* _What to produce_:
Among the lines below, list those containing the string "linecap".

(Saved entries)

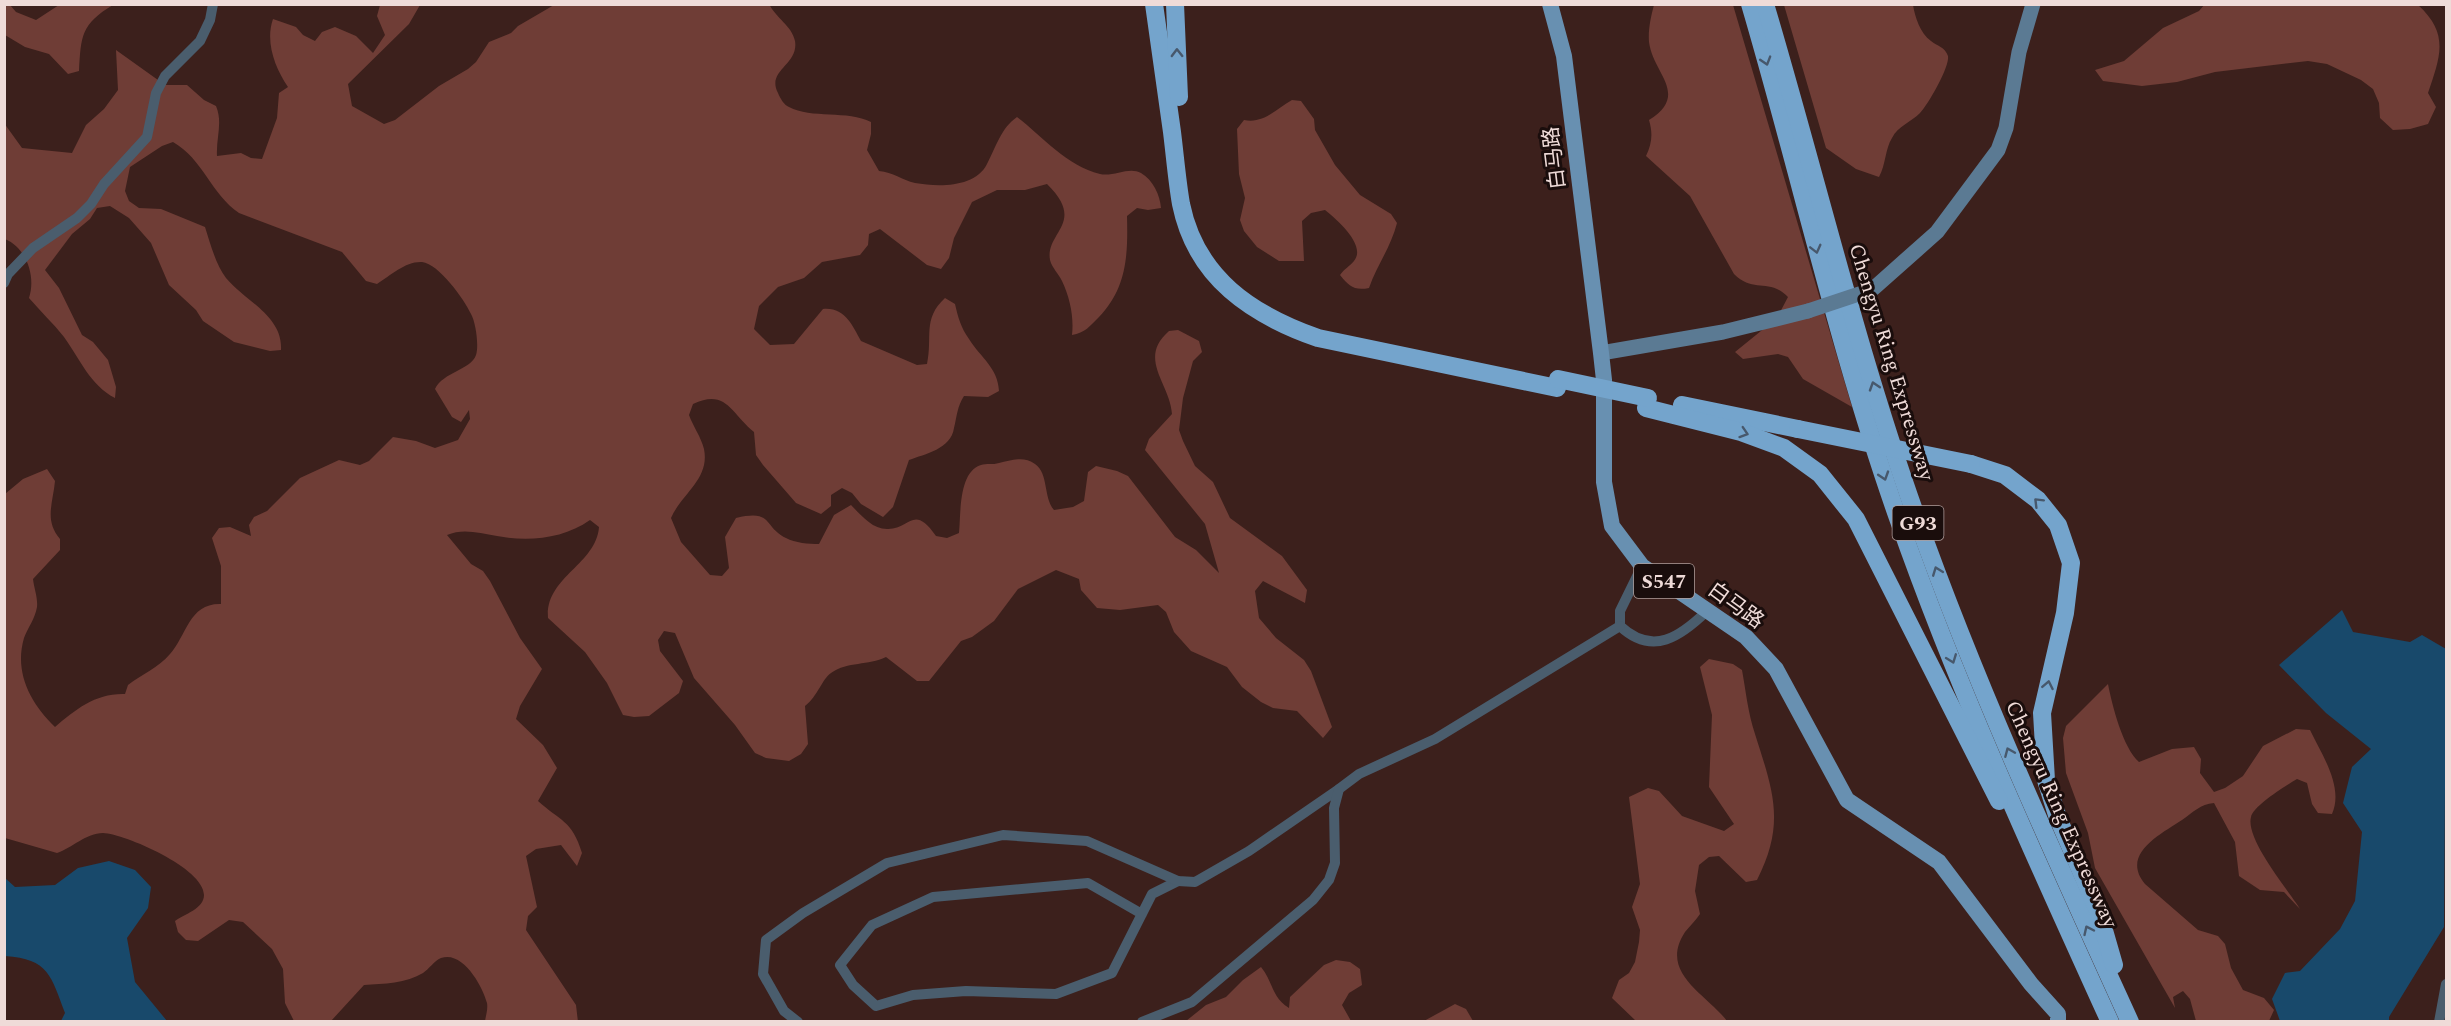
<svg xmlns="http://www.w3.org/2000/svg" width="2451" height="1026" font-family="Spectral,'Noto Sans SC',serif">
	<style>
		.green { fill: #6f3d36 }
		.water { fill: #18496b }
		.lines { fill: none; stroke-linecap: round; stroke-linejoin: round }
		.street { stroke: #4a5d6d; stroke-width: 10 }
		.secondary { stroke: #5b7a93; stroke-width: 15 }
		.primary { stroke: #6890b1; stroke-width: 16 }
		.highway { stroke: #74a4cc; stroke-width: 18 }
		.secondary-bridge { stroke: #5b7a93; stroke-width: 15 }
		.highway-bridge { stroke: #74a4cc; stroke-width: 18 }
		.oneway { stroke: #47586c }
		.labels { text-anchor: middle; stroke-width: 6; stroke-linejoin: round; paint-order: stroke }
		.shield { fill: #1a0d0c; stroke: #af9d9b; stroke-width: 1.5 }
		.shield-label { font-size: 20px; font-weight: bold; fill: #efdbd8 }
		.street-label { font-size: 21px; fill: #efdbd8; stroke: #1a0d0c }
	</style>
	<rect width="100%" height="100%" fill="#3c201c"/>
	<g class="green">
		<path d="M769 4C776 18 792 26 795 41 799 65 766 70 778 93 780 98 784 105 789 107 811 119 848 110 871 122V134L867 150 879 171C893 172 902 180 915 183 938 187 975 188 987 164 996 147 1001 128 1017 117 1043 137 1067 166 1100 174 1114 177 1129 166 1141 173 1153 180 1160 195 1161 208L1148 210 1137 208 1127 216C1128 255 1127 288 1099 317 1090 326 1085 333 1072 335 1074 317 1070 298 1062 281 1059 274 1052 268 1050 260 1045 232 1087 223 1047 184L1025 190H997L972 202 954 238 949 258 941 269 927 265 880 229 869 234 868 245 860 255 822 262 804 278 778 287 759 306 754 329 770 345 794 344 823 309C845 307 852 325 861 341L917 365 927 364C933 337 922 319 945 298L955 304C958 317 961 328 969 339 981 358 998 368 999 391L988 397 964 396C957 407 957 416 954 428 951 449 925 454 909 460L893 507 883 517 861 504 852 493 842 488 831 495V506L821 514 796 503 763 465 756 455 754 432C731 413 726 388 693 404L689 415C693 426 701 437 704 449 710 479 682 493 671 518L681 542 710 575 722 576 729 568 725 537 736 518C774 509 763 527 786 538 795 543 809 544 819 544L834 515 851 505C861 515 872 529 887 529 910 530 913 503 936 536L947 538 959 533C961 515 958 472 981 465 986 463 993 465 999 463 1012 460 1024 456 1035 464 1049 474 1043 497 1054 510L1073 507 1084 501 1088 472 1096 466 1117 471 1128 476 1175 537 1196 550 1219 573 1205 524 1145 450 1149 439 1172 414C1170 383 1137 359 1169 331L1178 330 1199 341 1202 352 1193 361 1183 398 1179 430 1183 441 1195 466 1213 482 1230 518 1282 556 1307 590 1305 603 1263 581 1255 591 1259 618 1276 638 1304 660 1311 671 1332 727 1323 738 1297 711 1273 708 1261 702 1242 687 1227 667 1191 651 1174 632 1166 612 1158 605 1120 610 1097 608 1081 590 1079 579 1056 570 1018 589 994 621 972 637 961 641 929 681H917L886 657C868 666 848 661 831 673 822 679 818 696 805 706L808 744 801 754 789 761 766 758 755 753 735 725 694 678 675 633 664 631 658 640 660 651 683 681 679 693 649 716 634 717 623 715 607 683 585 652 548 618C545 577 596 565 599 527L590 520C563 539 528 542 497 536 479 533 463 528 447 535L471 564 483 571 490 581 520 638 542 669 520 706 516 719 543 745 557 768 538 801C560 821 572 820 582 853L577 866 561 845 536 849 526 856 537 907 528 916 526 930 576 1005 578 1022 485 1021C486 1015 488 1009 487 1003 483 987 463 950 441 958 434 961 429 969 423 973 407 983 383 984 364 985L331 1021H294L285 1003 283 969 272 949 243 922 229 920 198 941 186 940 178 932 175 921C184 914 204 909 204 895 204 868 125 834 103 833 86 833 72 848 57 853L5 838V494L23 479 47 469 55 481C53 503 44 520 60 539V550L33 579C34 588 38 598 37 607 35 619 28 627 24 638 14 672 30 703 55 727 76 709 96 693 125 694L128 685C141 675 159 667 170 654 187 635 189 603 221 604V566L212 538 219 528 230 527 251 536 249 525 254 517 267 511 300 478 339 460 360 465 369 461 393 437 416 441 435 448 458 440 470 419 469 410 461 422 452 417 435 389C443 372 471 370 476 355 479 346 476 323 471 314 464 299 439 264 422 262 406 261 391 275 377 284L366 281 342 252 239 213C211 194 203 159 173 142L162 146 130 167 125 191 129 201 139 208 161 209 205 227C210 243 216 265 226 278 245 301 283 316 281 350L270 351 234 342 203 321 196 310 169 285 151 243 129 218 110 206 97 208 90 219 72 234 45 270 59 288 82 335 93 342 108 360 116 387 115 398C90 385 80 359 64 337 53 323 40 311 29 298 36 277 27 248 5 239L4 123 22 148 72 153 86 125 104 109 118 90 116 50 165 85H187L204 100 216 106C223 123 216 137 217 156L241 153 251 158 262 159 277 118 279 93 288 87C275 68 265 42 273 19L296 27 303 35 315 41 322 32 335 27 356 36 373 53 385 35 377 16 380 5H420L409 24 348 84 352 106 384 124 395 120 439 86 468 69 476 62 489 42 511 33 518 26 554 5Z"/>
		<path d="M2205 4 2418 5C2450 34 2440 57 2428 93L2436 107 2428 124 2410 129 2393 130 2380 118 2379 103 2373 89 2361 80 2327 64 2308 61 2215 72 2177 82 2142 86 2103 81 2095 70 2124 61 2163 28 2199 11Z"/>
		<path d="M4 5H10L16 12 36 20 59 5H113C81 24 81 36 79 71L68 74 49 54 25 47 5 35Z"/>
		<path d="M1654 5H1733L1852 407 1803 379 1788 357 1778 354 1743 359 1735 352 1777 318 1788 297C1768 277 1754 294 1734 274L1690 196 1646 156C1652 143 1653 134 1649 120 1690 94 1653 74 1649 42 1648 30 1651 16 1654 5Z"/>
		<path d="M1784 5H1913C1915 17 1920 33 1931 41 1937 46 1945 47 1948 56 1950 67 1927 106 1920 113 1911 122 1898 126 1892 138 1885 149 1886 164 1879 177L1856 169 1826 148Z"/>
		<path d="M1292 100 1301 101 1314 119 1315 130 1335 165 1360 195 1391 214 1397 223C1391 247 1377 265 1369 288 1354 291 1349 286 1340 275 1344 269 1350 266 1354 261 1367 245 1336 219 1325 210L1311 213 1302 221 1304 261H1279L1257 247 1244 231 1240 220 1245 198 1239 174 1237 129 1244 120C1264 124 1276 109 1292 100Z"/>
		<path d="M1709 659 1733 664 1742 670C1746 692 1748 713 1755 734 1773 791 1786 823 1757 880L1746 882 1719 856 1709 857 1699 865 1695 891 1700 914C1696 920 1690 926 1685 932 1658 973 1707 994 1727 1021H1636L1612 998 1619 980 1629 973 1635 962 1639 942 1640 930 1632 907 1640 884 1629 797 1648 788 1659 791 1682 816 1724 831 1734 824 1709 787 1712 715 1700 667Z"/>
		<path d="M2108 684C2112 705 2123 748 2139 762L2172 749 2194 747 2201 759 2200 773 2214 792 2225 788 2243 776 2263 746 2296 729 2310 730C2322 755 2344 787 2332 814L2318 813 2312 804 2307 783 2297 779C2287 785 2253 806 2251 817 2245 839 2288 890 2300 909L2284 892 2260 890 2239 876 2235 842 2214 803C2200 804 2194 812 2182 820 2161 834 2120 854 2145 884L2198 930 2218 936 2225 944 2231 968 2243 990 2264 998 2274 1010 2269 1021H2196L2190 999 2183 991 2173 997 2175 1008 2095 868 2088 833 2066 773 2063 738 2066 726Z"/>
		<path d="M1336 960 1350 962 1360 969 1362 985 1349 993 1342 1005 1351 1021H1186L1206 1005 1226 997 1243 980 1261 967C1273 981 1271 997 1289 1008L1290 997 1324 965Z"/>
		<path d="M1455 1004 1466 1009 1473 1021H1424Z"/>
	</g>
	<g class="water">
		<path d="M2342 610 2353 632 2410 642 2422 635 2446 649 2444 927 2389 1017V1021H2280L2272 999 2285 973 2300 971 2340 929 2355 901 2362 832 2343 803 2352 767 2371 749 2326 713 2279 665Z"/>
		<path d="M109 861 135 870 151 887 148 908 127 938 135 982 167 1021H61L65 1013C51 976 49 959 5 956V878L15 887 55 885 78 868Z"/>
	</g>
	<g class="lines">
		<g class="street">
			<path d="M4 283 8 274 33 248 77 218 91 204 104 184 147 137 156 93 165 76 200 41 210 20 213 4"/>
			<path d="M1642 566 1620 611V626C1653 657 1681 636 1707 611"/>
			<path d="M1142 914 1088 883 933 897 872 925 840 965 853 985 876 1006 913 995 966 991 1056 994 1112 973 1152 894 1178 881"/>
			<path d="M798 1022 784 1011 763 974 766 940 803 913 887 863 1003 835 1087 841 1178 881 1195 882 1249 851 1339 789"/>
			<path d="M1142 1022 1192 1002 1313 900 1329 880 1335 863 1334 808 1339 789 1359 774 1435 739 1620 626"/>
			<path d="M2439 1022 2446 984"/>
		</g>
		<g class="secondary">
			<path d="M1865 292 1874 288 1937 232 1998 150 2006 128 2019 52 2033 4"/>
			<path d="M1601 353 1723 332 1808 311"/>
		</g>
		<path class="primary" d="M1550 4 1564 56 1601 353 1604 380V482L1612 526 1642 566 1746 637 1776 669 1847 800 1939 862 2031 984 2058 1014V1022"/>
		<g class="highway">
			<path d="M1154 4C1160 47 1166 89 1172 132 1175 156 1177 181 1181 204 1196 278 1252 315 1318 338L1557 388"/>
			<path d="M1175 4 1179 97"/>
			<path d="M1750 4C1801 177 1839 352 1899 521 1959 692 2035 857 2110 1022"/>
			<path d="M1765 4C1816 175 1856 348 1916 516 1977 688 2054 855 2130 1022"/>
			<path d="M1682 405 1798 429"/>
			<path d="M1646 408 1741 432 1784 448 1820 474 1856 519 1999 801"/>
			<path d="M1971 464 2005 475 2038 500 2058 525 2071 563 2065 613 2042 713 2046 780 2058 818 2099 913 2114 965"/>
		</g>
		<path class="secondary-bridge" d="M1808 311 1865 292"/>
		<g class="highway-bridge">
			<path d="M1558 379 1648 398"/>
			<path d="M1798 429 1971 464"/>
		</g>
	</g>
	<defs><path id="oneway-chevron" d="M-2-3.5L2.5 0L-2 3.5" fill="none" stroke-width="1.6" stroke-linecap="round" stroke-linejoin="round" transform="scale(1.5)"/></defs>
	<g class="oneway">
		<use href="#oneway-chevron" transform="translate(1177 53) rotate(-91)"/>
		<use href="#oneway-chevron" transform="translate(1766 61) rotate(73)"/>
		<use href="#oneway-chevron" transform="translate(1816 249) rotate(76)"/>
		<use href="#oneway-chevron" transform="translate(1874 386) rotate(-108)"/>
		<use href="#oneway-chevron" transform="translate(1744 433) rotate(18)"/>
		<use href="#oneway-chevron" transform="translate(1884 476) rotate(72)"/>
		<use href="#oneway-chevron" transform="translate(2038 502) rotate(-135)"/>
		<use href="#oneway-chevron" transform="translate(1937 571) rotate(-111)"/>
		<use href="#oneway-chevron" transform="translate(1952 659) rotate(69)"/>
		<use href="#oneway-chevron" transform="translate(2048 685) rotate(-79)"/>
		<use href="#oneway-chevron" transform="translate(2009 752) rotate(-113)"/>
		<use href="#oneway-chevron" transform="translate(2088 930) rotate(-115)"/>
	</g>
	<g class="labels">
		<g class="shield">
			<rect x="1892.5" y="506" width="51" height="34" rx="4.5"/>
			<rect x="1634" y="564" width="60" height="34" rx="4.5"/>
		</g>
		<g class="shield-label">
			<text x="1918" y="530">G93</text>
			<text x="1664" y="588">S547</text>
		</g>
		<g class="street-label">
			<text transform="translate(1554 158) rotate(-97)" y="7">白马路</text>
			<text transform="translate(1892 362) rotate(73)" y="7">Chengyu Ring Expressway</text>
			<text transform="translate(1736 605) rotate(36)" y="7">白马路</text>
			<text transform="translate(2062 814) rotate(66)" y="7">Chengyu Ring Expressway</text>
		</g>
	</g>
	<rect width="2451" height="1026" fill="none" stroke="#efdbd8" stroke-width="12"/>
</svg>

* _Result of this task_:
		.lines { fill: none; stroke-linecap: round; stroke-linejoin: round }
	<defs><path id="oneway-chevron" d="M-2-3.5L2.5 0L-2 3.5" fill="none" stroke-width="1.6" stroke-linecap="round" stroke-linejoin="round" transform="scale(1.5)"/></defs>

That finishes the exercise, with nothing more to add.